The tradition of No Shave November was started back in 2004 when some Australian men decided to grow out their hair and embrace it to raise awareness and show support for cancer patients who lost their hair due to treatment. The idea behind No Shave November is to donate the money that would be spent on shaving and cutting hair to the American Cancer Society.
What began as a challenge between a group of friends who coined the term “Movember” has since become a nationwide phenomenon with people all over the country participating in it. The premise is to raise awareness for prostate cancer as well as other cancers. The trend has also been seen in many celebrities and public figures wanting to show their support of the cause. It is interesting to see so many people trying to support those who may be fighting with cancer or know someone who is and it is empowering to see so many supporters.
Many organizations today work and support No Shave November, such as the American Cancer Society, Prevent Cancer Foundation, St. Jude Children’s Research Hospital, and many more. Fundraising is set up on the website no-shave.org, where there are multiple ways to participate, even if you cannot grow a beard yourself.

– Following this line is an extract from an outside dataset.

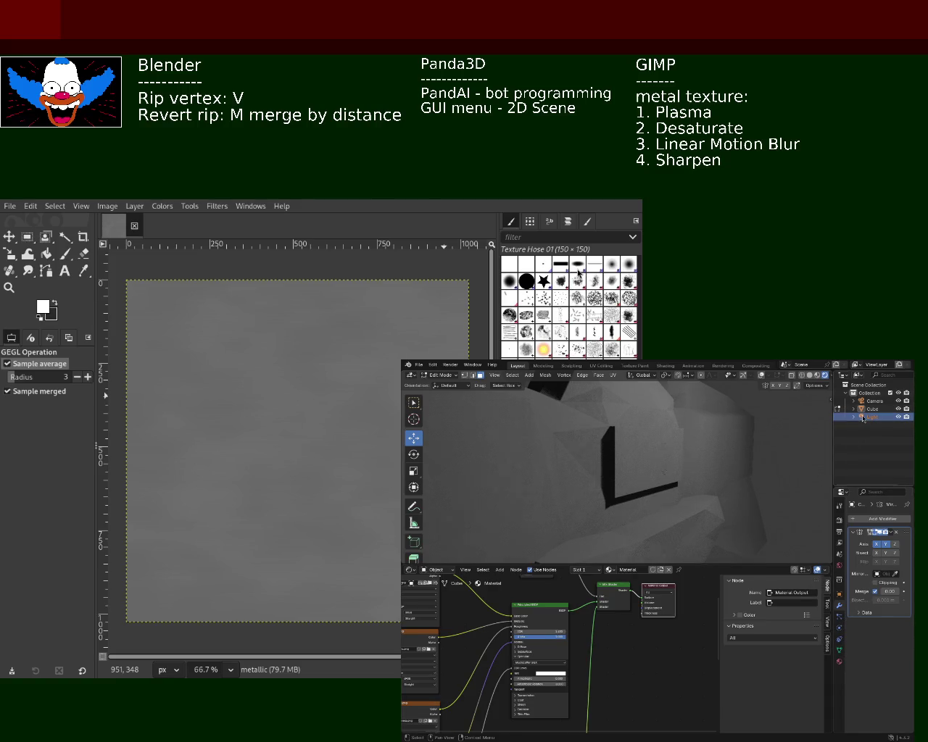
{"action": "key", "text": "Delete"}
{"action": "key", "text": "Delete"}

On the local level, a person can write a story about him or herself. From there, people donate money. There is a separate leaderboard for these people going solo. Additionally, a group of people can form a team who then compete to see who can raise the highest donation. Each team belongs to an organization who then donates the proceeds to a cancer research, with a leaderboard for the teams as well. According to the website, over 1.5 million dollars have been raised by over 30 thousand people so far.

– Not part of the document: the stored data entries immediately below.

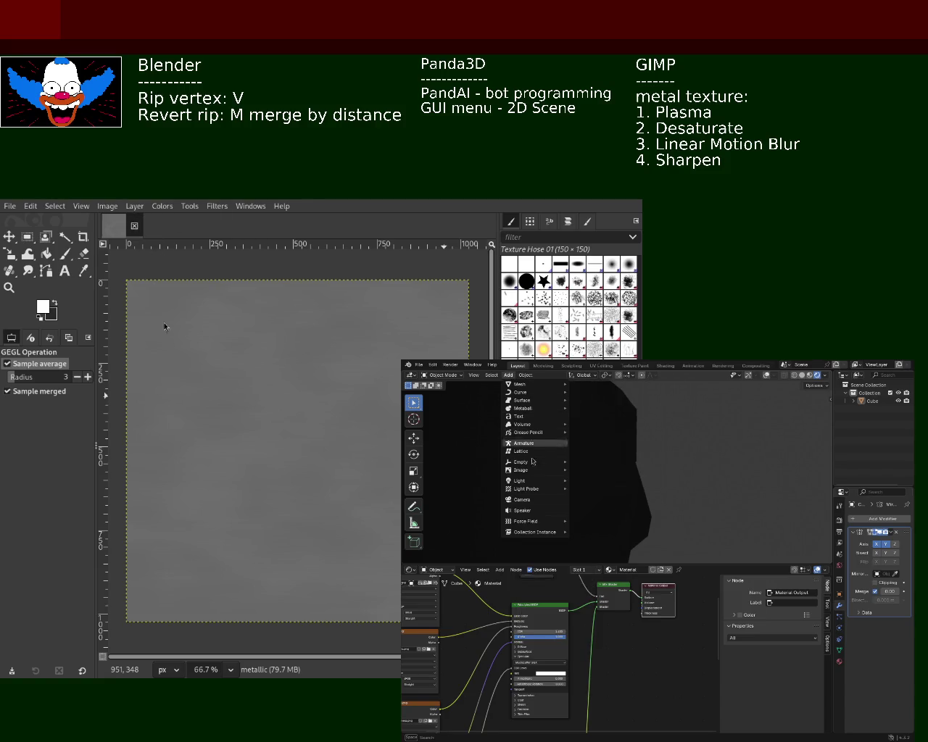
{"action": "mouse_move", "coordinate": [520, 481]}
{"action": "left_click", "coordinate": [590, 493]}
{"action": "mouse_move", "coordinate": [712, 464]}
{"action": "middle_mouse_down", "text": "ctrl"}
{"action": "mouse_move", "coordinate": [674, 503]}
{"action": "mouse_move", "coordinate": [662, 474]}
{"action": "middle_mouse_up", "text": "ctrl"}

Aside from donations, one can support No-Shave November through the various merchandise sold. On some websites, a person can get No-Shave November shirts and bracelets, wherein the proceeds with go towards cancer research. Fliers advertising Movember can be printed out for free to display as well.
Today No-Shave November remains prominent through social media websites such as Facebook, Twitter, and Reddit. People post macho photos of themselves online with different styles of trimmed and groomed beards. Some who cannot grow much in such a short amount of time still show whatever they were able to grow in a comical manner. Remember, it’s not the beard on the outside that counts, it’s about the growth on the inside.
When asked about their motivations for participating in the No Shave November challenge, many are enthusiastic to participate to show their support for those with cancer while also being allowed to let loose with their hair. To some, it is also viewed as an opportunity to feel “free” of social conventions of proper grooming.
Some people are not too happy about the notion of No-Shave November, however, ignoring the positive contributions that it has made. Critics call it too gendered and enforces gender norms which is in effect sexist to women. The promotion of bro behavior leads to more of an emphasis on the beard then cancer research itself. This, however, should not stop anyone who is motivated to join in on the fad. Such opinions are for harsh cynics, who attribute anything and everything a man does as sexism. Grow your beard out, or don’t, it is ultimately your choice.